Port Elizabeth was privileged to be the first city to host the three national winners of the 2015 Businesswomen’s Association of South Africa’s (BWASA) Businesswoman of the Year Awards (BWOYA) at a lunch in the city on Friday, 16 October 2015.
These phenomenal women, all with Eastern Cape ties, shared their journeys to success with women at the PE Golf Club – The Hill. This was the first leg of their countrywide roadshow.
Nosipho Siwisa-Damasane (Corporate category)
Nosipho is the first female CEO of Richards Bay Coal Terminal (RBCT), an operation that is 100% dependent on rail logistics and port marine services. Nosipho was also the first woman Port Manager in SA for the Port of East London, GM for the ports of PE and East London and the first female Chief Operations Officer for ports nationally, before joining RBCT. Being a lifelong student, she currently studies at Rhodes University and studied at four global universities before. She has a B.Com in Accounting and an MBA in Sustainability. In 2014 she was awarded the Institute of People Management CEO of the Year award.
My best career decision: “I declined a job offer to do my articles. This decision led my career to where it is today – joining the port industry and the lessons that came with it. It covered among others the mechanics of the economy and the infrastructure development projects that I’ve been involved in.”
My Leadership lesson: “Take the opportunities that come your way, be your best and don’t bang the door behind you – let other women in. Have an open-door policy, allow people in your space, let them tap into your knowledge and expertise and don’t rank them.”
Lee Den Hond (Entrepreneur category)
Owner of Blue Platinum Events, Lee is a businesswoman, inspirational speaker, athlete and optimist who believes that nothing is impossible. She founded her events company 16 years ago and has grown it to specialise in the creative architecture of large-scale corporate events – from conceptualisation to delivery and execution. Lee has drawn huge inspiration for her business life from her lifelong focus on sport. She has completed four Ironman endurance races and climbed Mount Everest.
“Climbing Mount Everest was my most difficult, but also most rewarding experience. Being the only women among 26 men I tackled this two month journey which included extreme levels of exhaustion in temperatures as low as -50°C. The trigger that got me through was my belief that having a purpose is greater than a personal challenge.”

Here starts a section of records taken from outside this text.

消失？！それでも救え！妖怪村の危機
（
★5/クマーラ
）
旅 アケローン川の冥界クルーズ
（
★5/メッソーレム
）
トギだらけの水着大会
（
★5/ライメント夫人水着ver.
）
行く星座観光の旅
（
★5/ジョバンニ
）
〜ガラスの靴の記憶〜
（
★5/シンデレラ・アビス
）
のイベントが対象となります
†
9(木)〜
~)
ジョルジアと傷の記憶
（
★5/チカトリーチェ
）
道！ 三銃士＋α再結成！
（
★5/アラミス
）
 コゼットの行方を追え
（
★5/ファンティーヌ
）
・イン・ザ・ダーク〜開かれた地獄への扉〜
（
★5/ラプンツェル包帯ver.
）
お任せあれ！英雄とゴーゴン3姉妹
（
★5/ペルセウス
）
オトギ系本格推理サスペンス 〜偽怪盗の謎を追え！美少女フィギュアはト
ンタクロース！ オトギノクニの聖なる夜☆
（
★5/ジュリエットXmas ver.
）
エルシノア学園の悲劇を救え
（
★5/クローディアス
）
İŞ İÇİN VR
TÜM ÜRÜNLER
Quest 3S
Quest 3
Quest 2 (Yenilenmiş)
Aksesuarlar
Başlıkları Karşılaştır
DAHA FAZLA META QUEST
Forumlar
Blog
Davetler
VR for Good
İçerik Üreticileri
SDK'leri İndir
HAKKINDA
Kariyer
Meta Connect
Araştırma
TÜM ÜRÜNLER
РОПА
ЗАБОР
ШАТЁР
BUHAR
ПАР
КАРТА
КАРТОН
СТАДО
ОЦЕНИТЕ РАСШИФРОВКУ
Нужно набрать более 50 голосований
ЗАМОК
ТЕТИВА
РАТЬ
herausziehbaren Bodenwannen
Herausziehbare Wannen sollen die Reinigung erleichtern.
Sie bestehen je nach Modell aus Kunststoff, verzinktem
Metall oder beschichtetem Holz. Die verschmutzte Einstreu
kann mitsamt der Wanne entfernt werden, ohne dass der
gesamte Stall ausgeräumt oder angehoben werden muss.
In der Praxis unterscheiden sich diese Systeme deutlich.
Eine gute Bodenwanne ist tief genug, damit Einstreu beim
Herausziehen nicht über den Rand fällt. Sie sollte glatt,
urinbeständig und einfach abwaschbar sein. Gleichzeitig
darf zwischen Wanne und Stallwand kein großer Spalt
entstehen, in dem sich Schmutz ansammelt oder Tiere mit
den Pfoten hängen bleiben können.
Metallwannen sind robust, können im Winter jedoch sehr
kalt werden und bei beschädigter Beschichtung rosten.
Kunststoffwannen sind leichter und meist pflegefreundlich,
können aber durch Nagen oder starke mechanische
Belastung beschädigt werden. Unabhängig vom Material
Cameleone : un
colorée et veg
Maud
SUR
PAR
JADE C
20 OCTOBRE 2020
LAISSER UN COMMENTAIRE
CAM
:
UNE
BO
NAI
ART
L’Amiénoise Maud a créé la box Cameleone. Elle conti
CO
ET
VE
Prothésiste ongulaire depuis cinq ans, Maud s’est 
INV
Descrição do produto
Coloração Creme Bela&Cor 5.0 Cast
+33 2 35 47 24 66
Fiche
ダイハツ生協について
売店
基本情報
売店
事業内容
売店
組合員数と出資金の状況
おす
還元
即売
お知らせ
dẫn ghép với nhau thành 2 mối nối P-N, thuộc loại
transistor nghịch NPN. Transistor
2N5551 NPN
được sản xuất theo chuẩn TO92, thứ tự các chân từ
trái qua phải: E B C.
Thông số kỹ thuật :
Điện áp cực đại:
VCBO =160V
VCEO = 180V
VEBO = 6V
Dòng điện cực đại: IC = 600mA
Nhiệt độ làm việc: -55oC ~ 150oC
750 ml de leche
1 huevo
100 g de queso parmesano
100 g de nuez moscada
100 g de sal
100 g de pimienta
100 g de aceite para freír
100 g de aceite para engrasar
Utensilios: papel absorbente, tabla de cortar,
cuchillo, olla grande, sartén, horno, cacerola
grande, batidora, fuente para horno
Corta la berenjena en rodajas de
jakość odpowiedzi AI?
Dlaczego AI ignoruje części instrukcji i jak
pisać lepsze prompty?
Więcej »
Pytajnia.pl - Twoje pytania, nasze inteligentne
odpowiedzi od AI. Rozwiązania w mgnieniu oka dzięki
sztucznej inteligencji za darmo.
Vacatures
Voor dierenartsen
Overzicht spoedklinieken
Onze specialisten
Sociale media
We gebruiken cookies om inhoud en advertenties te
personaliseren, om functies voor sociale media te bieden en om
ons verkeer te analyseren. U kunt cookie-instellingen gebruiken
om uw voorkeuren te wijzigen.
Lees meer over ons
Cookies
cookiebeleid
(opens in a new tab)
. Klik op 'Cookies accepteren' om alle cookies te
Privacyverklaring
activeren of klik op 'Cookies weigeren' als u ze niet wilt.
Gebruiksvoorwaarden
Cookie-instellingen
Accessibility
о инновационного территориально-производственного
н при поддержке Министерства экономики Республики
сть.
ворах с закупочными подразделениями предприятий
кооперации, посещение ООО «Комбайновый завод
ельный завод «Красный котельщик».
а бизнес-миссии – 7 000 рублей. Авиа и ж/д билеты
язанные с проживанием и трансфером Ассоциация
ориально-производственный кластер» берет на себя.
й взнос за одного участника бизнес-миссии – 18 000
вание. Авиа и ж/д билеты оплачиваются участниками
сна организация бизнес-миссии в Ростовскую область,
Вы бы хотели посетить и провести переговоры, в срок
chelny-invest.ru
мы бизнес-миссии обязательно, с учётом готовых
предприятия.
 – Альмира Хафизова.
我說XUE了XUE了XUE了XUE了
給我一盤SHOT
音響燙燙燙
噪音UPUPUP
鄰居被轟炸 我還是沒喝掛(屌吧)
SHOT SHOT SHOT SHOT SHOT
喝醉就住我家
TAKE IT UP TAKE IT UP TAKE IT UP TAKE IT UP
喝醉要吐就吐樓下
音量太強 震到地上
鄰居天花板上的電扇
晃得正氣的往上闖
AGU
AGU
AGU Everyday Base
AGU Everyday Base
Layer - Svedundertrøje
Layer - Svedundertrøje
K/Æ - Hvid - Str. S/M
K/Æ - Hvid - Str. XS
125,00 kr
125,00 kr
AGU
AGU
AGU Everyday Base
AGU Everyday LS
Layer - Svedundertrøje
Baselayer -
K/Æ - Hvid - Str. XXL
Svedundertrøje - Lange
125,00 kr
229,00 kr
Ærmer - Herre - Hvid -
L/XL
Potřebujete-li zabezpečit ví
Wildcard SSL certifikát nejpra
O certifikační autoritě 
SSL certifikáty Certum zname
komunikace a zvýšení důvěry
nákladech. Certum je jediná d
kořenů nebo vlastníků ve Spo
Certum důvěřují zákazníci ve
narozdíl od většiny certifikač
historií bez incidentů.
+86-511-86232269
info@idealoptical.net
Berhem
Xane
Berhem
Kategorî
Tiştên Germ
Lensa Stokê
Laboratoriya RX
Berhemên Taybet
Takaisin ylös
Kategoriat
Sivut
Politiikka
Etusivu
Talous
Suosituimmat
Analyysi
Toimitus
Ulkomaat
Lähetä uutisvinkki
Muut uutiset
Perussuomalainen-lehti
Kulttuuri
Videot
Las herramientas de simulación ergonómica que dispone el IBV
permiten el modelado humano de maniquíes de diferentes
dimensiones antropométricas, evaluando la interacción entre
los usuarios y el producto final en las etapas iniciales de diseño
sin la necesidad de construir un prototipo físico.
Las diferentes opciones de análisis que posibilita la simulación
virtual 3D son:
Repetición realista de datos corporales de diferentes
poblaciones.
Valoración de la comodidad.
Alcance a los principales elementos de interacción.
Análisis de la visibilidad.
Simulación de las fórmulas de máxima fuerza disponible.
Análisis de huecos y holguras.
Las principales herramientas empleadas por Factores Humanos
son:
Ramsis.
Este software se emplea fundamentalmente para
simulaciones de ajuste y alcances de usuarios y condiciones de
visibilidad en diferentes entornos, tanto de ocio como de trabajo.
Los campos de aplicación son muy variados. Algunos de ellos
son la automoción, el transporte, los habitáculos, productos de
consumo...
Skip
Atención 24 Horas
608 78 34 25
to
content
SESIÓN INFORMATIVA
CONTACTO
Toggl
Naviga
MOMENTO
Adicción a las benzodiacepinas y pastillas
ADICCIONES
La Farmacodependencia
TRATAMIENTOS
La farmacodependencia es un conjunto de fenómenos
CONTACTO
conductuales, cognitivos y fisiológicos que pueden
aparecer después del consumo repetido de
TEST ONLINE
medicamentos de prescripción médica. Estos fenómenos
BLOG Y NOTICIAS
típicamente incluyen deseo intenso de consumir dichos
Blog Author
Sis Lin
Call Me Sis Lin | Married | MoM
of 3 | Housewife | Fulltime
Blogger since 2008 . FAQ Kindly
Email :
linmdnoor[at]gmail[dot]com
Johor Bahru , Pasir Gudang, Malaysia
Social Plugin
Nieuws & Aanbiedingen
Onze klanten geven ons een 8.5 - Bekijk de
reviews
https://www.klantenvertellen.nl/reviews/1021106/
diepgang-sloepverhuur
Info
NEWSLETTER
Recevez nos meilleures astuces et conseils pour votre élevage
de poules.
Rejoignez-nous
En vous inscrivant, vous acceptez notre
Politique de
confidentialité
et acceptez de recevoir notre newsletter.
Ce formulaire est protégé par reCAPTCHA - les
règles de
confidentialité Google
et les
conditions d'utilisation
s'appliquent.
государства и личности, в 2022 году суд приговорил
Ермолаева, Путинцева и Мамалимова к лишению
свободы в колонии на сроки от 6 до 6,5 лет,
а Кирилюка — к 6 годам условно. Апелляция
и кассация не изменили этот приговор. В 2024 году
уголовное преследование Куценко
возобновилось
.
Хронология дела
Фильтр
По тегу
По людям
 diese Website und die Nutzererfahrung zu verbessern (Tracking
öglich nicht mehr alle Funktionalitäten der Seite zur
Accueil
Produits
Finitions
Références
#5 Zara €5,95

“My biggest lesson learned is that your greatest stumbling block or failure can be your biggest opportunity. Sixteen years ago I was at a low point with only R390 on my name. I realised that if you have nothing, you have nothing to lose. Today I can say that the turnover of my business has grown from R390 to R330 million. Being a business owner has afforded me the time to do what I love and to inspire others to overcome challenges.”
My best career decision: “Taking a risk to start a business instead of working in a business. Jumping at the exciting opportunity to start a company, when I had only experienced working in the corporate environment.”
Leadership lesson: “Realise the power of positive reinforcement. I believe that no one does it on their own. As a leader in business, it is imperative to keep the momentum of empowerment and inspiration constantly going. If each leader could influence and inspire people, a phenomenal cycle of growth and success would be created.”
Tembela Kulu (Government category)
Being the Gauteng Provincial Manager at the Passenger Rail Agency of South Africa (PRASA) Tembela has diverse work experience. She has been a public affairs manager at the Cape Town branch of Metrorail, the spokesperson for the then Minister of Pubic Service and Administration, Geraldine Fraser-Moleketi, GM for Corporate Communications at the Land Bank and a Major General in the South African Police Service (SAPS), in charge of national key points. She is currently pioneering the formation of Ekurhuleni’s Women Enterprise Forum to champion the cause of women in the rail business. Kulu is a social science graduate from the University of Cape Town. She holds an Honours degree in Business Administration from the University of Stellenbosch. She is currently studying towards an MBA with Regent University.
My best career decision: “Going to the University of Cape Town has helped me to make sure my career would prosper. Joining the SAPS has been one of the most exciting things I’ve done. My journey with PRASA has also been important. I think my best decision is to be part of influential organisations that are changing the world.”
Leadership lesson: “You’ve got to persevere in whatever you do. You’ll fall, but you have to stand up, dust yourself off and keep moving forward.”